Ethanol: worse than fossil fuels…

Two new studies just published in Science examine the life cycle impact of ethanol, particularly the carbon debt acquired by converting native ecosystems to biofuel production:

…The first, by ecologists at Princeton and the Woods Hole Research Center, reviews the environmental consequences of increased biofuel consumption, which had never been examined comprehensively…

The researchers break new ground by exposing a kind of mega-accounting error: Prior studies had never credited the carbon-dioxide emissions that arise when virgin forests, grasslands and the like are cleared to grow biofuel feedstocks. About 2.7 times more carbon is stored in terrestrial soils and plant material than in the atmosphere, and this carbon is released when these areas are cleared (often by burning) and the soil is tilled. Compounding problems is the loss of “carbon sinks” that absorb atmospheric CO2 in the bargain. Previous projections had also ignored the second-order effects of transferring normal farm land to biofuels, which exerts world-wide pressure on land use.

So, incredibly, when the hidden costs of conversion are included, greenhouse-gas emissions from corn ethanol over the next 30 years will be twice as high as from regular gasoline. In the long term, it will take 167 years before the reduction in carbon emissions from using ethanol “pays back” the carbon released by land-use change. As they say, it’s not easy being green.

The second study comes out of the University of Minnesota and the Nature Conservancy and explores what the authors call the “carbon debt” when native ecosystems are converted to biofuel stock. Until the debt is repaid, biofuels from those fields will be greater net emitters than the fossil fuels they replace. The authors find that the debt for corn ethanol in the U.S. is between 48 and 93 years. In Indonesia and Malaysia, which have a 1.5% annual rate of deforestation to produce palm oil for Western European biodiesel, the debt is as high as 423 years. Yep, that’s four centuries. Even Fidel Castro won’t last that long….

The first paper is Land Clearing and the Biofuel Carbon Debt, from the University of Minnesota and The Nature Conservancy. Abstract at Science:

Increasing energy use, climate change, and carbon dioxide (CO2) emissions from fossil fuels make switching to low-carbon fuels a high priority. Biofuels are a potential low-carbon energy source, but whether biofuels offer carbon savings depends on how they are produced. Converting rainforests, peatlands, savannas, or grasslands to produce food-based biofuels in Brazil, Southeast Asia, and the United States creates a ‘biofuel carbon debt’ by releasing 17 to 420 times more CO2 than the annual greenhouse gas (GHG) reductions these biofuels provide by displacing fossil fuels. In contrast, biofuels made from waste biomass or from biomass grown on abandoned agricultural lands planted with perennials incur little or no carbon debt and offer immediate and sustained GHG advantages.
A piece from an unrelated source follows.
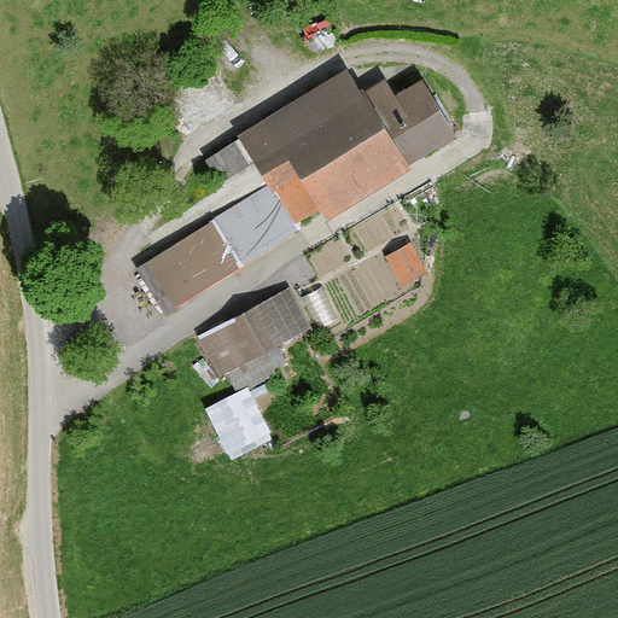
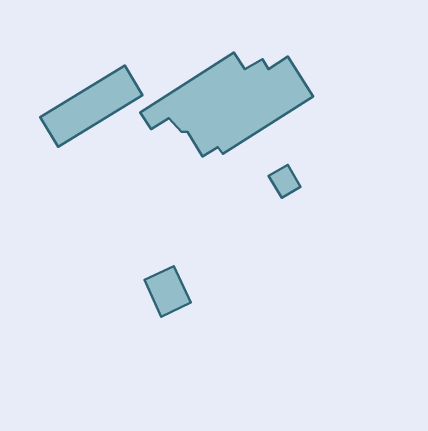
building: [144,190,290,305] -> [40,66,142,147]
building: [196,286,313,378] -> none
The second paper is Use of U.S. Croplands for Biofuels Increases Greenhouse Gases Through Emissions from Land Use Change. Abstract at Science:

Most prior studies have found that substituting biofuels for gasoline will reduce greenhouse gases because biofuels sequester carbon through the growth of the feedstock. These analyses have failed to count the carbon emissions that occur as farmers worldwide respond to higher prices and convert forest and grassland to new cropland to replace the grain (or cropland) diverted to biofuels. Using a worldwide agricultural model to estimate emissions from land use change, we found that corn-based ethanol, instead of producing a 20% savings, nearly doubles greenhouse emissions over 30 years and increases greenhouse gases for 167 years. Biofuels from switchgrass, if grown on U.S. corn lands, increase emissions by 50%. This result raises concerns about large biofuel mandates and highlights the value of using waste products.